In any case, if you've been using IE 6 for years, you may not know where to click when IE 7 lands on your computer.

But rebelling against this forced upgrade by turning off automatic updates in XP is not a good idea. You need Microsoft's security fixes far more than you need to avoid disruption from a new browser. Besides, you can better express any disapproval by switching to the new Firefox 2 (available for Win 98 or newer, Mac OS X 10.2 or newer and Linux at http://www.mozilla.com/ ).

This free, open-source browser, used by a growing minority of users, may once have had the reputation of being a cult favorite among geeks, but compared with IE 7, it's a much easier upgrade. Its interface features a lineup of menus and toolbars that any IE user would recognize, but it also offers all the power-browsing features that IE 7 has added -- and then some.

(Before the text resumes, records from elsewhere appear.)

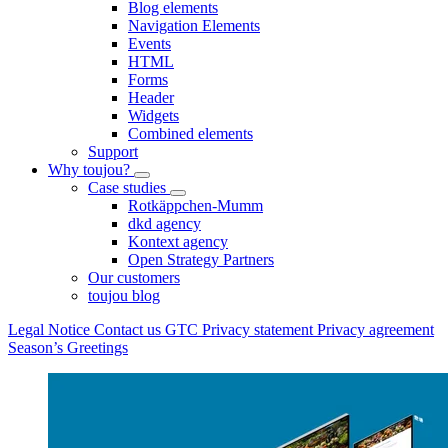
Blog elements
Navigation Elements
Events
HTML
Forms
Header
Widgets
Combined elements
Support
Why toujou?
Case studies
Rotkäppchen-Mumm
dkd agency
Kontext agency
Open Strategy Partners
Our customers
toujou blog
Legal Notice
Contact us
GTC
Privacy statement
Privacy agreement
Season’s Greetings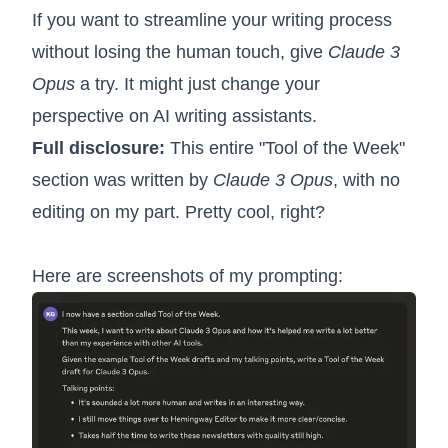
If you want to streamline your writing process
without losing the human touch, give
Claude 3
Opus
a try. It might just change your
perspective on AI writing assistants.
Full disclosure:
This entire "Tool of the Week"
section was written by
Claude 3 Opus
, with no
editing on my part. Pretty cool, right?
Here are screenshots of my prompting: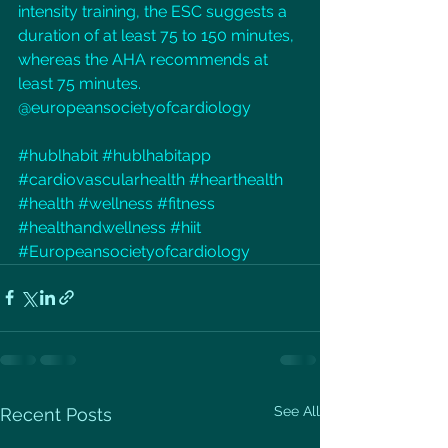
intensity training, the ESC suggests a 
duration of at least 75 to 150 minutes, 
whereas the AHA recommends at 
least 75 minutes.
@europeansocietyofcardiology
#hublhabit
#hublhabitapp
#cardiovascularhealth
#hearthealth
#health
#wellness
#fitness
#healthandwellness
#hiit
#Europeansocietyofcardiology
See All
Recent Posts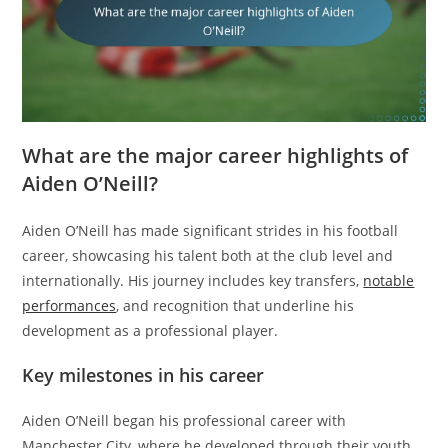
What are the major career highlights of
Aiden O’Neill?
Aiden O’Neill has made significant strides in his football
career, showcasing his talent both at the club level and
internationally. His journey includes key transfers,
notable
performances
, and recognition that underline his
development as a professional player.
Key milestones in his career
Aiden O’Neill began his professional career with
Manchester City, where he developed through their youth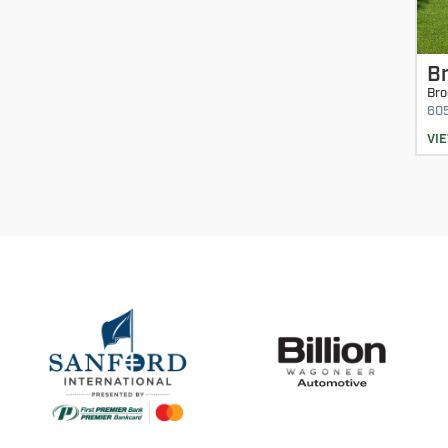
Br
Bro
60
VI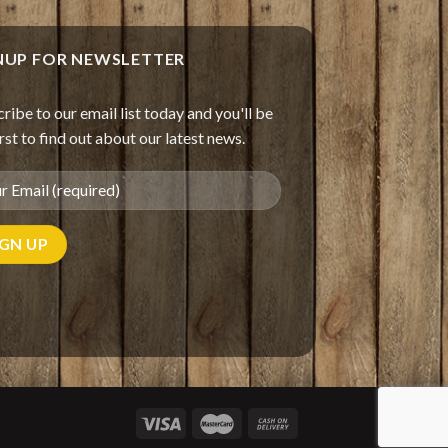
NUP FOR NEWSLETTER
ribe to our email list today and you'll be
irst to find out about our latest news.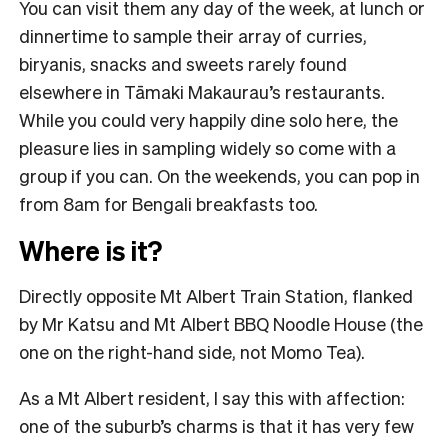
You can visit them any day of the week, at lunch or
dinnertime to sample their array of curries,
biryanis, snacks and sweets rarely found
elsewhere in Tāmaki Makaurau’s restaurants.
While you could very happily dine solo here, the
pleasure lies in sampling widely so come with a
group if you can. On the weekends, you can pop in
from 8am for Bengali breakfasts too.
Where is it?
Directly opposite Mt Albert Train Station, flanked
by Mr Katsu and Mt Albert BBQ Noodle House (the
one on the right-hand side, not Momo Tea).
As a Mt Albert resident, I say this with affection:
one of the suburb’s charms is that it has very few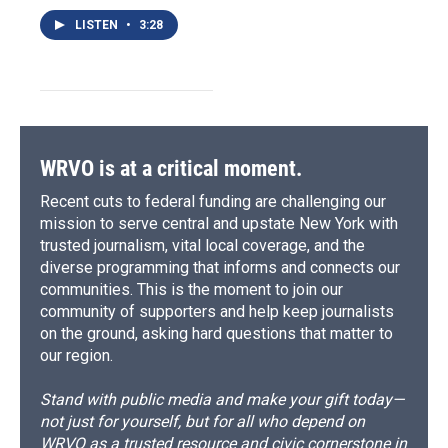
LISTEN
•
3:28
WRVO is at a critical moment.
Recent cuts to federal funding are challenging our
mission to serve central and upstate New York with
trusted journalism, vital local coverage, and the
diverse programming that informs and connects our
communities. This is the moment to join our
community of supporters and help keep journalists
on the ground, asking hard questions that matter to
our region.
Stand with public media and make your gift today—
not just for yourself, but for all who depend on
WRVO as a trusted resource and civic cornerstone in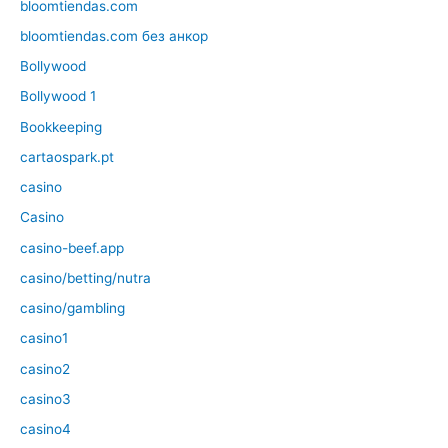
bloomtiendas.com
bloomtiendas.com без анкор
Bollywood
Bollywood 1
Bookkeeping
cartaospark.pt
casino
Casino
casino-beef.app
casino/betting/nutra
casino/gambling
casino1
casino2
casino3
casino4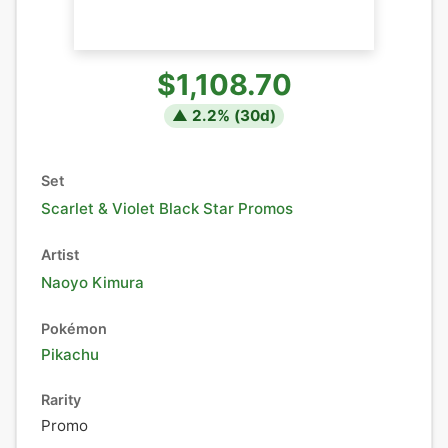
$1,108.70
▲
2.2
% (
30
d)
Set
Scarlet & Violet Black Star Promos
Artist
Naoyo Kimura
Pokémon
Pikachu
Rarity
Promo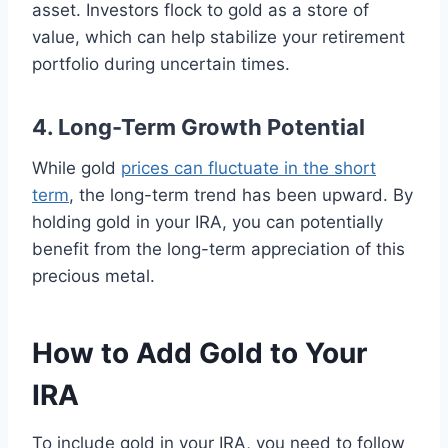
asset. Investors flock to gold as a store of
value, which can help stabilize your retirement
portfolio during uncertain times.
4. Long-Term Growth Potential
While gold
prices can fluctuate in the short
term
, the long-term trend has been upward. By
holding gold in your IRA, you can potentially
benefit from the long-term appreciation of this
precious metal.
How to Add Gold to Your
IRA
To include gold in your IRA, you need to follow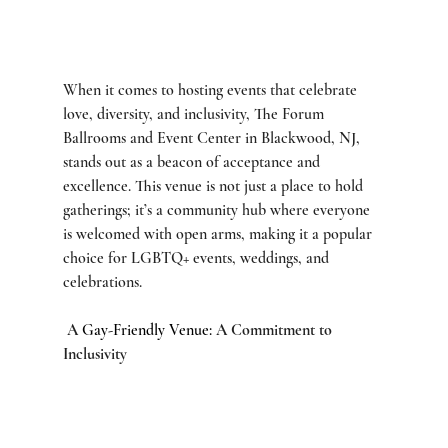
When it comes to hosting events that celebrate 
love, diversity, and inclusivity, The Forum 
Ballrooms and Event Center in Blackwood, NJ, 
stands out as a beacon of acceptance and 
excellence. This venue is not just a place to hold 
gatherings; it’s a community hub where everyone 
is welcomed with open arms, making it a popular 
choice for LGBTQ+ events, weddings, and 
celebrations.
 A 
Gay-Friendly Venue: 
A Commitment to 
Inclusivity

For instance, if you close a tab by mistake, Firefox lets you undo it to bring that page back up. Its Web-search form allows some search engines, such as Google and Yahoo, to complete search terms for you, based on what other users have looked for. Firefox allows a choice of RSS-feed readers, both other programs and such sites as Google Reader or Bloglines. Like Microsoft's new browser, Firefox includes a phishing filter -- although it missed a couple of phishing sites that IE 7 flagged.

Firefox 2.0 can also spell-check what you type into Web forms. And if the browser shuts down accidentally (as it did when my laptop crashed with a "blue screen of death" Thursday night), it will restart where you left off, with the same set of pages you had open before.

That capability alone makes Firefox 2 worth the upgrade.

Firefox also fits better for an often-overlooked group of users -- everybody still running pre-XP versions of Windows. By releasing IE 7 only for XP, Microsoft has given them the clearest signal possible: Goodbye and good luck.

This can be a lot of change to deal with for people who haven't had to adjust to a new browser in this decade. But it should be welcomed. It's called competition, and it's about time it returned to the browser market.